# Reconditioning a Lathe - Dealing with the Tailstock Quill



## Mcgyver (Apr 18, 2022)

Man, it is bloody tough making an non-boring video! lol. New respect for the youtube slicksters

Here's some clips on how to re-do a tailstock quill, shooting for a high level of accuracy.  I managed to get it to a tenth or two and I got the fit such that it turns freely but won't drop out if held vertically.  One little part, but with set up, bits and pieces to make it etc was the better part of two weekends. 
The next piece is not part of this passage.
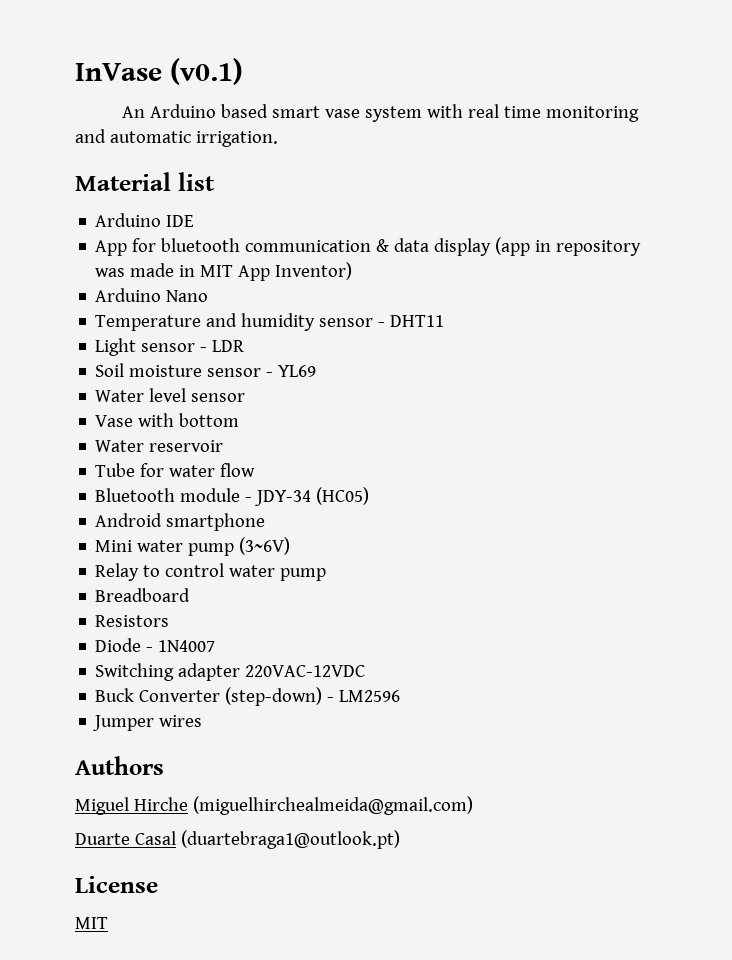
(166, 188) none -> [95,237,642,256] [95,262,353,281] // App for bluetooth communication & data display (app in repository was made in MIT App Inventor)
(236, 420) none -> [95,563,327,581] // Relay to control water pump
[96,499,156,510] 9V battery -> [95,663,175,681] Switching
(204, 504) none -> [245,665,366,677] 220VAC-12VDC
Its also the second attempt (all and all it was more like two months not two weeks  ), the first was complicated.....I wasn't happy with the ground finish but was running out of grinding allowance so finished the OD by lapping (diamond, on the lathe), but I don't think I maintained the straightness.  The fit was good, but I couldn't get the collet aligned well (was out 1/2 a thou no matter what I did).  Called the plater, he said yeah, he can plate over the remaining plate that's there.  Ground it clean and took it in.  Apparently NO, you cannot plate over it!  (the remaining plate was about .002", it was too thin and bubbled).  Another trip to the depths of Scarborough, picked it up, ground off all the chrome, then back to plater to drop off for replating.  This video picks up on working it after that.


----------



## Darren (Apr 18, 2022)

Nice work! Subscribed


----------



## Dan Dubeau (Apr 18, 2022)

Enjoyable video Mike, sounds like quite an adventure with the plating.   I went back and watched all your others as well and I also hit that subscribe button waiting for more....


----------



## Dabbler (Apr 19, 2022)

Great video-I'll be checking out your channel regularly...

Wonderful website!


----------